_ACTIVITY_
Reproduce the items verbatim, beginning at their first line and ending after the line that contains "JANUARY 20, 2019", with both of those lines included.

--- SOURCE MATERIAL Enclosed Below ---

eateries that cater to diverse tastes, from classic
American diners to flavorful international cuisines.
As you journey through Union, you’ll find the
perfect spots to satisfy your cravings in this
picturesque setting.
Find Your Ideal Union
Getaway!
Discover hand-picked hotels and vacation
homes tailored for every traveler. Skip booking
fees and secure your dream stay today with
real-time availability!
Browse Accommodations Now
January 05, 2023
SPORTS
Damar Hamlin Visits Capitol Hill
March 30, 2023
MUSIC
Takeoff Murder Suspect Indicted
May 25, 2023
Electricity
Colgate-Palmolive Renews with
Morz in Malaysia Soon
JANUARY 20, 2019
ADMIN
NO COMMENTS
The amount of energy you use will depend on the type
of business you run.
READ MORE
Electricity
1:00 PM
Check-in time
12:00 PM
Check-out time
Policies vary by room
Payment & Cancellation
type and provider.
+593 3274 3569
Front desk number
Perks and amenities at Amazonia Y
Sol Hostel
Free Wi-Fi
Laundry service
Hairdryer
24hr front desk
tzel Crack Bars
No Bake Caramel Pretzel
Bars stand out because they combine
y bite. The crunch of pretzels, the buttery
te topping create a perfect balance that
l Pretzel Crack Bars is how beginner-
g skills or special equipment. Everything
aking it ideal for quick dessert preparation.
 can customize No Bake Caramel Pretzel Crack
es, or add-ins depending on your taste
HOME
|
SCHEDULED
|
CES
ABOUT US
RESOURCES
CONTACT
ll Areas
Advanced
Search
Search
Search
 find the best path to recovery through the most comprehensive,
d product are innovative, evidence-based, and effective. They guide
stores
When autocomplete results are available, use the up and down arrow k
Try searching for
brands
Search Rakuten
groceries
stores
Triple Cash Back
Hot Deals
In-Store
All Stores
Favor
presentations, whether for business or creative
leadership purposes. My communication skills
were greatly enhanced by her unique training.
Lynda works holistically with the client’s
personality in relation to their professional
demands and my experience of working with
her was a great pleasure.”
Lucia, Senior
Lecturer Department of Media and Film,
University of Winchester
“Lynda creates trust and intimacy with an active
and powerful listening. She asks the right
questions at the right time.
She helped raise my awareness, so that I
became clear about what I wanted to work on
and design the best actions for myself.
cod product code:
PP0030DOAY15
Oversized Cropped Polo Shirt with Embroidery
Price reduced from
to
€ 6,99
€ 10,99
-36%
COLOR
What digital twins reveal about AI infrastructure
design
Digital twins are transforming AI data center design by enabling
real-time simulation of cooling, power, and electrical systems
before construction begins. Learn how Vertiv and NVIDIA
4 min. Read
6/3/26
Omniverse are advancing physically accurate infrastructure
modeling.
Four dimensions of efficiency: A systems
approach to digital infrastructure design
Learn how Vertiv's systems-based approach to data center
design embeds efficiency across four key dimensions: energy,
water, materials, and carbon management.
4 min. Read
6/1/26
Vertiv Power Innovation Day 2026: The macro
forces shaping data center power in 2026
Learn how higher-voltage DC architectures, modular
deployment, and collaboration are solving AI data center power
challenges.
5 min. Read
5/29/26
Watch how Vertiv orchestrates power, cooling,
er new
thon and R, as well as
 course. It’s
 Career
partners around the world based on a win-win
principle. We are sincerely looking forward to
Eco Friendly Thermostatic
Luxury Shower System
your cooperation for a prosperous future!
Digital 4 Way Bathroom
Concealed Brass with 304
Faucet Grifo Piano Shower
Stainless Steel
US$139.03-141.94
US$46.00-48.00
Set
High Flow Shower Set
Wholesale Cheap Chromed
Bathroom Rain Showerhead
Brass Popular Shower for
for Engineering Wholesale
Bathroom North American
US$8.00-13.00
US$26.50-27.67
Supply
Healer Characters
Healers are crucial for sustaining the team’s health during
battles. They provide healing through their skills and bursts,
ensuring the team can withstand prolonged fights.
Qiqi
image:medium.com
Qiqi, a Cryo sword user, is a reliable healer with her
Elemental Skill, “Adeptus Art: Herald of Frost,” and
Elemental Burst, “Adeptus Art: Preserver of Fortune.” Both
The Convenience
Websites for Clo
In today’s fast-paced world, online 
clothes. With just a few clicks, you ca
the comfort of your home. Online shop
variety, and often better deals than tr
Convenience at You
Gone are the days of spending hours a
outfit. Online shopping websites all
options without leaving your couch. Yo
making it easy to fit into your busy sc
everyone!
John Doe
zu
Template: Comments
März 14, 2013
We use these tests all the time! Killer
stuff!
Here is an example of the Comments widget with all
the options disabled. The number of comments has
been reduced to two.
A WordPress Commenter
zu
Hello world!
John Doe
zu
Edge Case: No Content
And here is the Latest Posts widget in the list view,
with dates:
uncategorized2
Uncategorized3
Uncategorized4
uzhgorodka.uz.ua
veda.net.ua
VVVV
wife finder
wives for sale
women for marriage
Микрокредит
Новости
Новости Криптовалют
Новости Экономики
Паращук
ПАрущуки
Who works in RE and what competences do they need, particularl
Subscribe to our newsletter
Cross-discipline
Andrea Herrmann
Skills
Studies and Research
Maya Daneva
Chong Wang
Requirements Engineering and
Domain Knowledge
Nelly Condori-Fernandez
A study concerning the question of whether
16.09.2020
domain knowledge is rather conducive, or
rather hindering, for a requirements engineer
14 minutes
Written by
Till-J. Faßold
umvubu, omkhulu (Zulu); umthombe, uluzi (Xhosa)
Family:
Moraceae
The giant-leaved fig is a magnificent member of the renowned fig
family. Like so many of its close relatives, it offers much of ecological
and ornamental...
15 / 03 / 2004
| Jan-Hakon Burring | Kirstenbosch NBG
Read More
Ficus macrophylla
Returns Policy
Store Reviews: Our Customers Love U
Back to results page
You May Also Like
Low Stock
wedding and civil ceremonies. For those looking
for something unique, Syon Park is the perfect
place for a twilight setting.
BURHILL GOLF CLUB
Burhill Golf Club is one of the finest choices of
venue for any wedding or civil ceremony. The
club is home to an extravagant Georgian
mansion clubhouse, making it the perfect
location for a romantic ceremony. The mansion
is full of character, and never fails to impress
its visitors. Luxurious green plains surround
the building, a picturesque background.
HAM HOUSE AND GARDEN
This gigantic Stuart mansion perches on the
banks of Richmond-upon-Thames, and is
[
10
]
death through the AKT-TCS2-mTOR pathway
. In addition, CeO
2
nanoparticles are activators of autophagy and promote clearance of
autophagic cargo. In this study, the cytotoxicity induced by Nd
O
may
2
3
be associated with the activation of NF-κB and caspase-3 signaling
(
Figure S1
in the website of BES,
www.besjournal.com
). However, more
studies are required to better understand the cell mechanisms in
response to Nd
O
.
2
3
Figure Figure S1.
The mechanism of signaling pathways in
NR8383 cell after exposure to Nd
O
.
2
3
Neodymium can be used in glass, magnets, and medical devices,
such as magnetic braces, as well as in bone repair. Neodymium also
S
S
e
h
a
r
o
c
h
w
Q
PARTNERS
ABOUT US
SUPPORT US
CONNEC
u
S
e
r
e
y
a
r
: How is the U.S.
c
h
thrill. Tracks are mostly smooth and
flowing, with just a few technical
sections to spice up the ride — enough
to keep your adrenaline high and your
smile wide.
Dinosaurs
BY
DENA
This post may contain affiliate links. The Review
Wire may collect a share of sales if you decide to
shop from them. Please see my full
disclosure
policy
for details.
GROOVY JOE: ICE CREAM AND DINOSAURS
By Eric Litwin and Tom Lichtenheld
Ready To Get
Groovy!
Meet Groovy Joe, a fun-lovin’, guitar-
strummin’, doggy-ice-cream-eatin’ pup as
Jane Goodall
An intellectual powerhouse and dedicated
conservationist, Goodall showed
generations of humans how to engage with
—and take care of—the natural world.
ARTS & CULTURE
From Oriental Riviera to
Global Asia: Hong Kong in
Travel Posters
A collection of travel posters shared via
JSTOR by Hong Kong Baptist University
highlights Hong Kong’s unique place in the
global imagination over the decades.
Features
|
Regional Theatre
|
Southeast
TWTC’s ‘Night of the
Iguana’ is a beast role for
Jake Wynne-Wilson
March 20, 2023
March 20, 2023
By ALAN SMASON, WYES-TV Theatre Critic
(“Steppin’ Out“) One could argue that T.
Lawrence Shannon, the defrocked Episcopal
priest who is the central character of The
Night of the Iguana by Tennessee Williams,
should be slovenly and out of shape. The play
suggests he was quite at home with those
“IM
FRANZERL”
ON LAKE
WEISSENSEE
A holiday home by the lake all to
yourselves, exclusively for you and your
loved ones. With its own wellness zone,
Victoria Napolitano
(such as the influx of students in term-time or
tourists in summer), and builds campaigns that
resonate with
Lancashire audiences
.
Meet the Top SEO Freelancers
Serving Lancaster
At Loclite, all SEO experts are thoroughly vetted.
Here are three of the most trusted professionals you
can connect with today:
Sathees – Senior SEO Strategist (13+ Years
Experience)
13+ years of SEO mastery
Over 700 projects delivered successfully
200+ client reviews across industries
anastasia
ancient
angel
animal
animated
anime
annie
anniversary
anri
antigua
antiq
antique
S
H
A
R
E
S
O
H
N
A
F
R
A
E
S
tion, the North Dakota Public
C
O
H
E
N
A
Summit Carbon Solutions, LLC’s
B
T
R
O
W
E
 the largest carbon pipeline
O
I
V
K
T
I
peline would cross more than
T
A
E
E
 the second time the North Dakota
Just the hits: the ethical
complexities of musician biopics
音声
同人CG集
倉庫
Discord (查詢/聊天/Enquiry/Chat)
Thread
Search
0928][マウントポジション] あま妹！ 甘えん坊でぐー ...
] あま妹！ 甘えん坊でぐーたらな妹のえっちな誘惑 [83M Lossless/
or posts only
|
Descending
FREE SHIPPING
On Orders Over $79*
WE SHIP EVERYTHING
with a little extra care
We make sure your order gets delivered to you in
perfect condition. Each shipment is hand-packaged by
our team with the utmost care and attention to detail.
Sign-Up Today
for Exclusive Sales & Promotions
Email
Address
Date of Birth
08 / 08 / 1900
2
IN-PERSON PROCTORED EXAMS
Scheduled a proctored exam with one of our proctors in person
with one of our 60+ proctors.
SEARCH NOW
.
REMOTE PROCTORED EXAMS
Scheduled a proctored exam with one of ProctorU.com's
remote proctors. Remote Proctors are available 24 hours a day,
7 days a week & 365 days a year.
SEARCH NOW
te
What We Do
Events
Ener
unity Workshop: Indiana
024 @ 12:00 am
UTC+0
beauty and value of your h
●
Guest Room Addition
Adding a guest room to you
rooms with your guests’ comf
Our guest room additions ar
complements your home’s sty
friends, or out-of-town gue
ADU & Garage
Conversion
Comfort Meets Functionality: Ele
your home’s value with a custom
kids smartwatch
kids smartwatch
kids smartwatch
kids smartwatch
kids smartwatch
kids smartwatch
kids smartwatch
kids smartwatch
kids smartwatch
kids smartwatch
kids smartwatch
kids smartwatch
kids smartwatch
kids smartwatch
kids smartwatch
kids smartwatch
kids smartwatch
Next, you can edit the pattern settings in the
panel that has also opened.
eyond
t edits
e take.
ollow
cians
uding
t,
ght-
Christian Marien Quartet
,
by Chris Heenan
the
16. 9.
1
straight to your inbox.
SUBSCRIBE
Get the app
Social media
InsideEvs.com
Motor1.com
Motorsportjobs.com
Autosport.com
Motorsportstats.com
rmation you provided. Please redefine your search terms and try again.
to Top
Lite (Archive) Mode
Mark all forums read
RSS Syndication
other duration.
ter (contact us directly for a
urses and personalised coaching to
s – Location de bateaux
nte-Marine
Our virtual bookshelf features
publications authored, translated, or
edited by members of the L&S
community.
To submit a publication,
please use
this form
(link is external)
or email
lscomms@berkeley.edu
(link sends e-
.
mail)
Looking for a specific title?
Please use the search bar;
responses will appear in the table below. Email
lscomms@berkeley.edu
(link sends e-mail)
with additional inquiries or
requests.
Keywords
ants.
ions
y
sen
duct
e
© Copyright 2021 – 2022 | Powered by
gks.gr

--- End of Enclosed SOURCE MATERIAL ---

_RESPONSE TO THIS TASK_
eateries that cater to diverse tastes, from classic
American diners to flavorful international cuisines.
As you journey through Union, you’ll find the
perfect spots to satisfy your cravings in this
picturesque setting.
Find Your Ideal Union
Getaway!
Discover hand-picked hotels and vacation
homes tailored for every traveler. Skip booking
fees and secure your dream stay today with
real-time availability!
Browse Accommodations Now
January 05, 2023
SPORTS
Damar Hamlin Visits Capitol Hill
March 30, 2023
MUSIC
Takeoff Murder Suspect Indicted
May 25, 2023
Electricity
Colgate-Palmolive Renews with
Morz in Malaysia Soon
JANUARY 20, 2019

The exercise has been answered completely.